Yet another impeachable offense: ‘I hope you can let this go’

     Vice President Mike Pence, left, and Secret Service Director Joseph Clancy stand as President Donald Trump shakes hands with FBI Director James Comey during a reception for inaugural law enforcement officers and first responders in the Blue Room of the White House, Sunday, Jan. 22, 2017 in Washington. (AP Photo/Alex Brandon, file)

    Vice President Mike Pence, left, and Secret Service Director Joseph Clancy stand as President Donald Trump shakes hands with FBI Director James Comey during a reception for inaugural law enforcement officers and first responders in the Blue Room of the White House, Sunday, Jan. 22, 2017 in Washington. (AP Photo/Alex Brandon, file)

    Forgive my frequent references to Richard Nixon.

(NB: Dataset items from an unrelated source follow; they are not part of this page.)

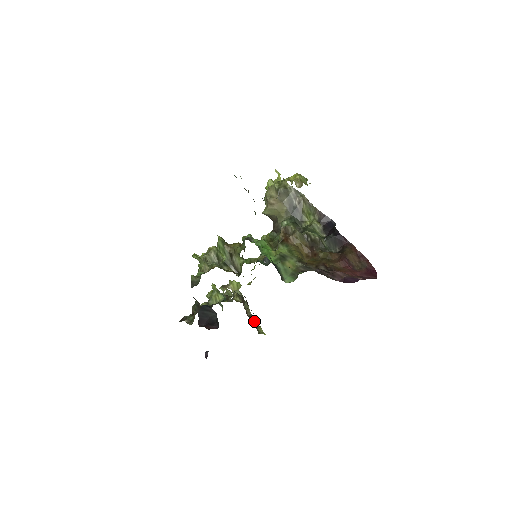
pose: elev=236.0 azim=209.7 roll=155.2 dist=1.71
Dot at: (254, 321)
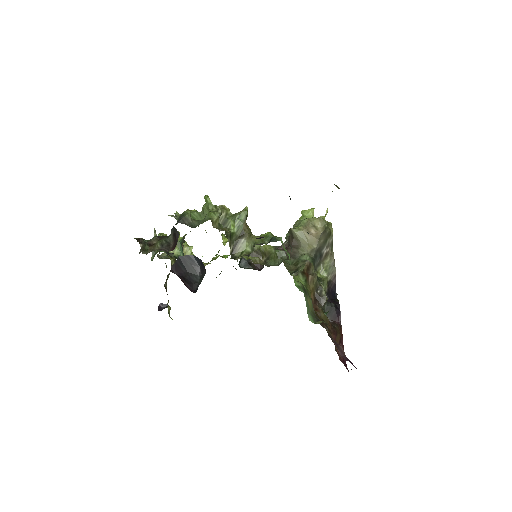
Dot at: occluded
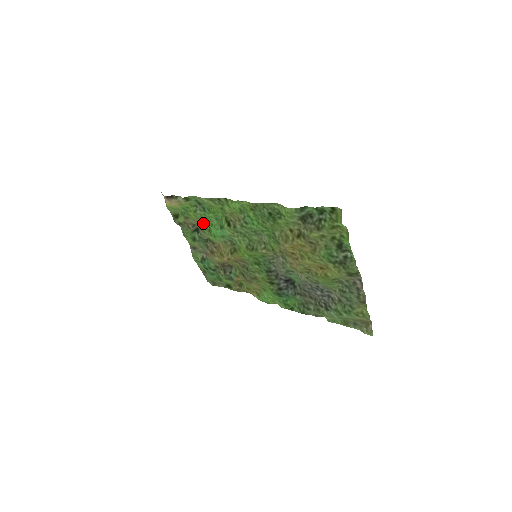
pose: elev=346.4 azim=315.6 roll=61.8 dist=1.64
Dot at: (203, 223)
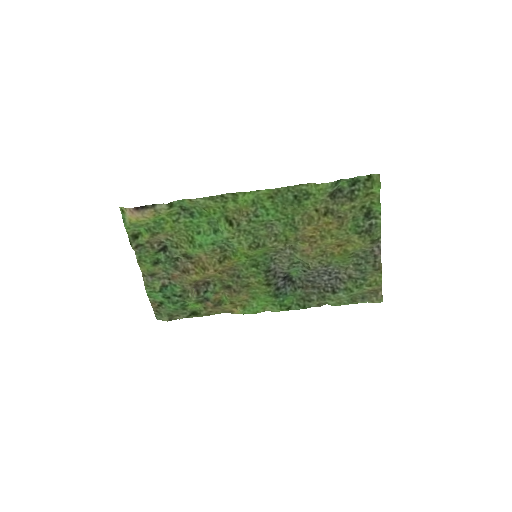
Dot at: (181, 235)
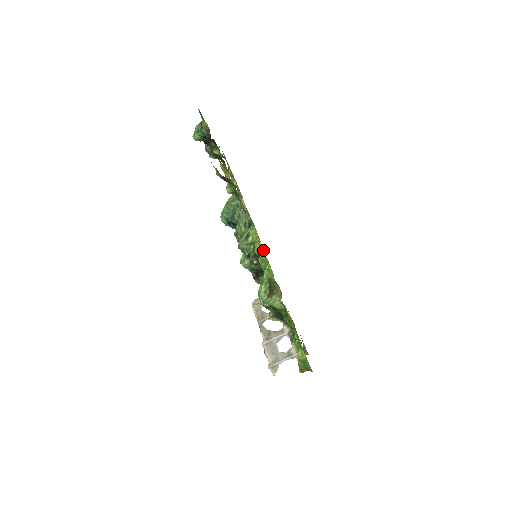
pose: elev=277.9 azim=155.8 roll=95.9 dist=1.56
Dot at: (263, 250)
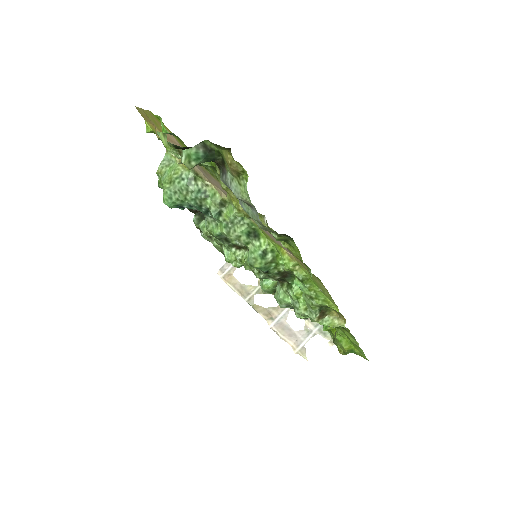
Dot at: (311, 280)
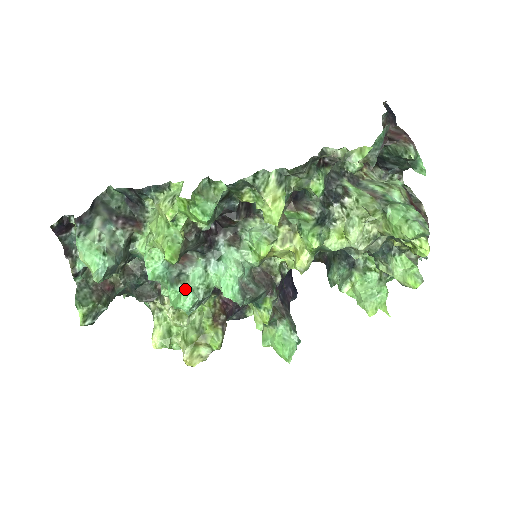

It’s just eerie how his impeachable behavior is being replicated by the current con man.  As Yogi Berra reputedly said, “It’s like déjà vu all over again.”

    For instance: When Nixon decided to thwart the FBI’s probe of Watergate, he farmed out the job to his top henchman, H.R. Haldeman. On June 23, 1972 — forever memorialized on an Oval Office tape — Nixon decreed that the CIA should tell the FBI to lay off. He told Haldeman to set up a CIA meeting, and he said: “They should call the FBI in and say that ‘We wish for the country, don’t go any further into this case, period.'”

    That was obstruction of justice. The only difference today is that Donald Trump didn’t farm out his obstruction job to anybody. He did it all by himself. In accordance with his motto, as articulated during his ’16 Republican convention speech: “I alone.”

    As John McCain said last night, “We’ve seen this movie before. It’s reaching Watergate size and scale.”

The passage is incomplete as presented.